------ Selected passage ------

There's copious use of LINQ, null continuation and null coalescence operators to map fields to properties, and properties with names overridden with the ColumnMap attribute, and handle cases where there is no property that maps to a specific field.

Also note that all methods, even Create are virtual so that they can be overridden for custom behaviors.

The AliasedProperty Method

This piece of code is not entirely obvious. What it does is:

  • Get all the public instance properties of the class we're populating
  • Try and get the custom attribute
  • Using null continuation, get the aliased header
  • Again using null continuation, compare the aliased header with the CSV header
  • Using null coalescence, return either the result of the comparison or return false to the where condition
  • Assert that 0 or 1 properties have that alias
  • Finally, FirstOrDefault is used because we now know we have only 0 or 1 items in the resulting enumeration, and we want to return null as a placeholder if after all this, there is no property that is aliased to the CSV header field value.

The Populate Method

The piece of code uses an extension method ForEach:

  • that iterates both collections in lock step and..
  • executes the action only when the condition is met.

Thus the code:

C#
props.ForEach(fieldValues, 
   (p, v) => p != null && !String.IsNullOrWhiteSpace(v), 
   (p, v) => p.SetValue(t, Converter.Convert(v.Trim(), p.PropertyType)));

does the following:

  • The two collections are props and fieldValues.
  • The property must exist (remember, we use null as a placeholder).
  • The value is not null or whitespace.
  • When that condition is met, we use reflection to set the property value, using the Converter helper.

Using the Parser

C#
class Program
    {
        static void Main(string[] args)
        {
            string data =
@"Make,Model,Type,Year,Cost,Comment
Toyota,Corolla,Car,1990,2000.99,A Comment";

            CsvParser parser = new CsvParser();
            var recs = parser.Parse<Automobile>(data, ",");
            var result = JsonConvert.SerializeObject(recs);
            Console.WriteLine(result);
        }
    }

And the output:

[{"Make":"Toyota","Model":"Corolla","Type":1,"Year":1990,"Price":2000.99,"Comment":"A Comment"}]

The JsonConvert is my anti-example of using a huge third party library simply so as to write out an array of instances values! Because I was lazy! See? I validate my own argument on the dangers of reaching for a third-party library when something much simpler will do!

------ Source material ------

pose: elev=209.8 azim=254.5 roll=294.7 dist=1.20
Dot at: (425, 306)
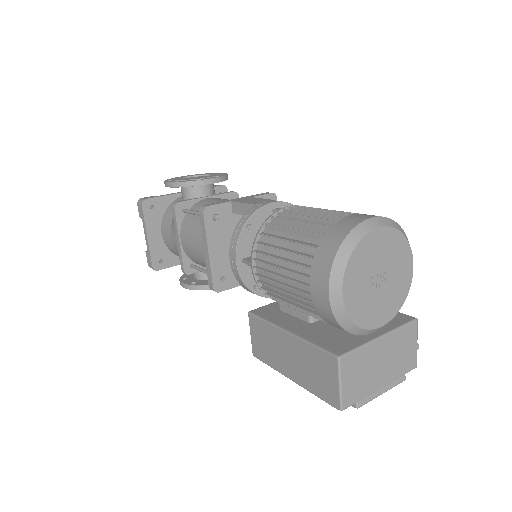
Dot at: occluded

------

> Required work:
(1) Answer these questions from the passage on the CSV parser.
(a) Why are all the methods, even Create, made virtual?
(b) What does the AliasedProperty method return as a placeholder when no property is aliased to the CSV header field value?
(c) What does the author call an anti-example of using a huge third-party library?
(2) Decide whether each statement agrees with the passage on the CSV parser. Answer yes or no, and quote the words of the passage that settle it.
(a) The ForEach extension method runs its action for every pair of items, whatever the condition.
(b) The Populate code sets the property value through reflection.
(c) The AliasedProperty method asserts that exactly one property has the alias.
(3) Carry the passage on the CSV parser forward from the point where it stops.

> Answers:
(1)
(a) So that they can be overridden for custom behaviors.
(b) It returns null.
(c) JsonConvert.

(2)
(a) No: "executes the action only when the condition is met."
(b) Yes: "we use reflection to set the property value, using the Converter helper."
(c) No: "Assert that 0 or 1 properties have that alias"

(3)
Supporting Code

So there's a bunch of supporting code. We have extension methods:

C#
public static class ExtensionMethods
{
    public static void ForEach<T>(this IEnumerable<T> collection, Action<T> action)
    {
        foreach (var item in collection)
        {
            action(item);
        }
    }

    // Double iteration -- both collections are iterated over 
    // and are assumed to be of equal length
    public static void ForEach<T, U>(
        this IEnumerable<T> collection1, 
        IList<U> collection2, 
        Func<T, U, 
        bool> where, 
        Action<T, U> action)
    {
        int n = 0;

        foreach (var item in collection1)
        {
            U v2 = collection2[n++];

            if (where(item, v2))
            {
                action(item, v2);
            }
        }
    }

    public static string[] Split(this string str, string splitter)
    {
        return str.Split(new[] { splitter }, StringSplitOptions.None);
    }

    public static bool CaseInsensitiveEquals(this string a, string b)
    {
        return String.Equals(a, b, StringComparison.OrdinalIgnoreCase);
    }
}

And we have a simple Assert static class:

C#
public static class Assert
{
    public static void That<T>(bool condition, string msg) where T : Exception, new()
    {
        if (!condition)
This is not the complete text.